The combination therapy demonstrated good tolerability, with no unexpected AEs observed. However, the incidence of engraftment syndrome appears to be higher than expected. Studies have demonstrated that previous anti-PD-1 therapy is an independent risk factor for engraftment syndrome. In a retrospective analysis, the incidence of engraftment syndrome was significantly higher in patients who received prior anti-PD-1 therapy than in those who did not (77.4% vs. 33.4%) [30]. A recent study evaluated the feasibility of ASCT after anti-PD1 treatment of R/R cHL, which showed similar toxicity profiles to previous ASCT data without anti-PD1 treatment, but two patients developed grade 4–5 autoimmune toxic myocarditis [31]. Since there are no standardized diagnostic criteria for engraftment syndrome, its rates may vary between studies. In our study, 34.5% of patients experienced engraftment syndrome, with most of them manifesting as noninfectious fever and diarrhea. Notably, our diagnostic approach primarily referenced the criteria established by Patel et al., and when applying the criteria of Maiolino et al. and Spitzer et al., a smaller subset of our patient cohort met these criteria, five patients (17.2%) and one patient (3.4%), respectively [32, 33]. This highlights the variability in diagnostic thresholds and underscores the importance of considering different criteria sets in the clinical assessment of engraftment syndrome. One patient in our study developed noncardiogenic pulmonary edema, which improved after corticosteroid treatment. Another patient experienced an acute myocardial infarction on the day of stem cell infusion, which was deemed unlikely to be related to immunotherapy. No transplant-related deaths occurred, and neutrophil and platelet engraftment was satisfactory. Patients receiving treatment present an elevated risk for engraftment syndrome, making timely intervention crucial. Furthermore, a thorough assessment of the patient’s overall health and pertinent risk factors, especially those linked to bleeding and infection, is essential to devise tailored management strategies.

One limitation of this study is the absence of data on patients treated with BV as first-line therapy or maintenance therapy post-ASCT, primarily due to its limited accessibility and the economic considerations prior to its inclusion in national insurance coverage. Nevertheless, previous studies have indicated that the incorporation of BV in the first-line setting does not seem to adversely affect the efficacy of subsequent immunotherapy and chemotherapy regimens [11]. Importantly, it must be underscored that the current study was conducted within a single institution in China, encompassing a relatively modest cohort of patients. This inherently constrains the diversity of the patient population and may limit the extrapolation of our findings to broader clinical settings.
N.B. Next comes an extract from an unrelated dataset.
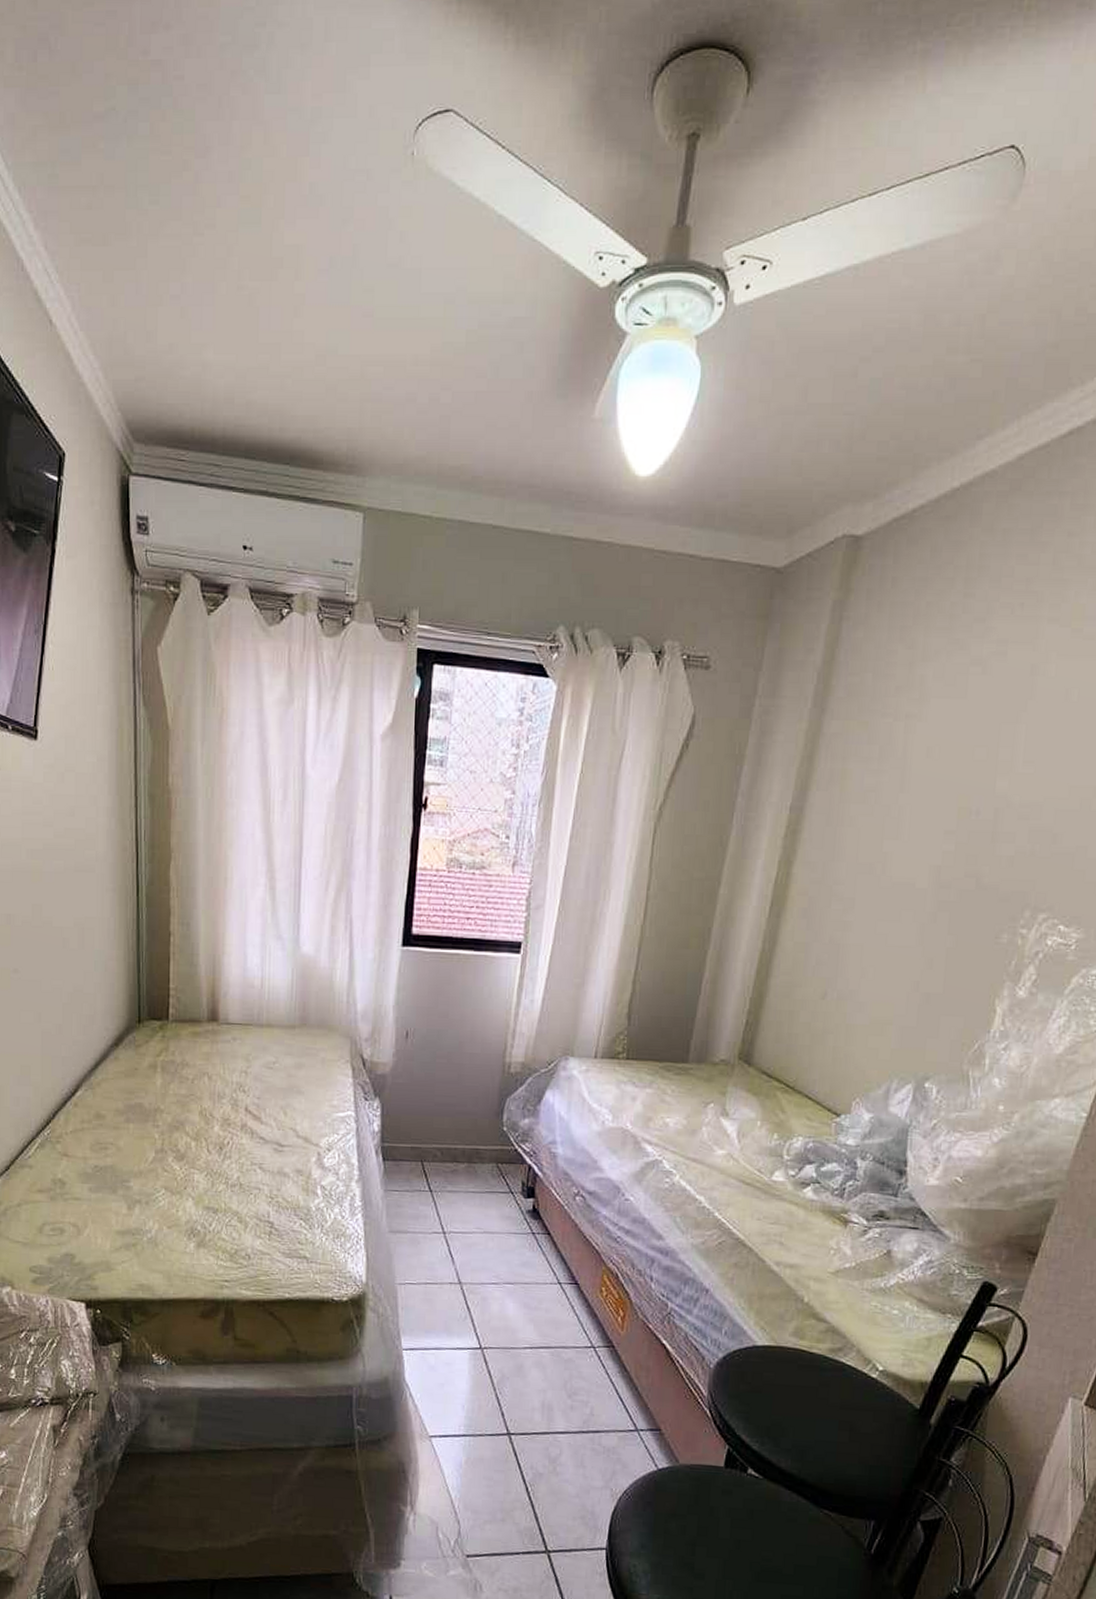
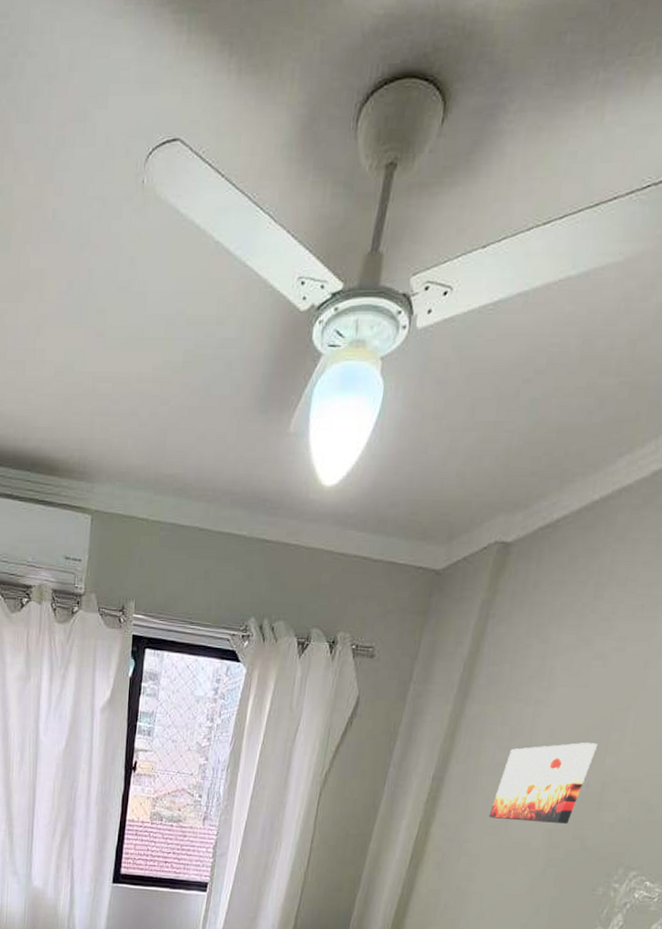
wall art: none [862,762,984,858] -> present [489,742,597,824]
An important limitation of our study is the higher proportion of censored data, largely due to the COVID-19 pandemic disrupting routine clinical follow-ups. Besides, the follow-up duration in our study was relatively short. These factors potentially impact the robustness and completeness of our survival data. To address these limitations, future prospective multicenter studies with larger sample sizes are necessary. Furthermore, the long-term benefit of the regimen was unknown, and the follow-up is ongoing.

Conclusions

In summary, camrelizumab plus GEMOX represents an effective salvage therapy for R/R cHL, with a tolerability profile that is relatively acceptable within this clinical context. Most patients were able to undergo ASCT and achieve sustained remission. However, further investigation is required to assess the long-term efficacy of the treatment and identify the patients who are most likely to derive benefit.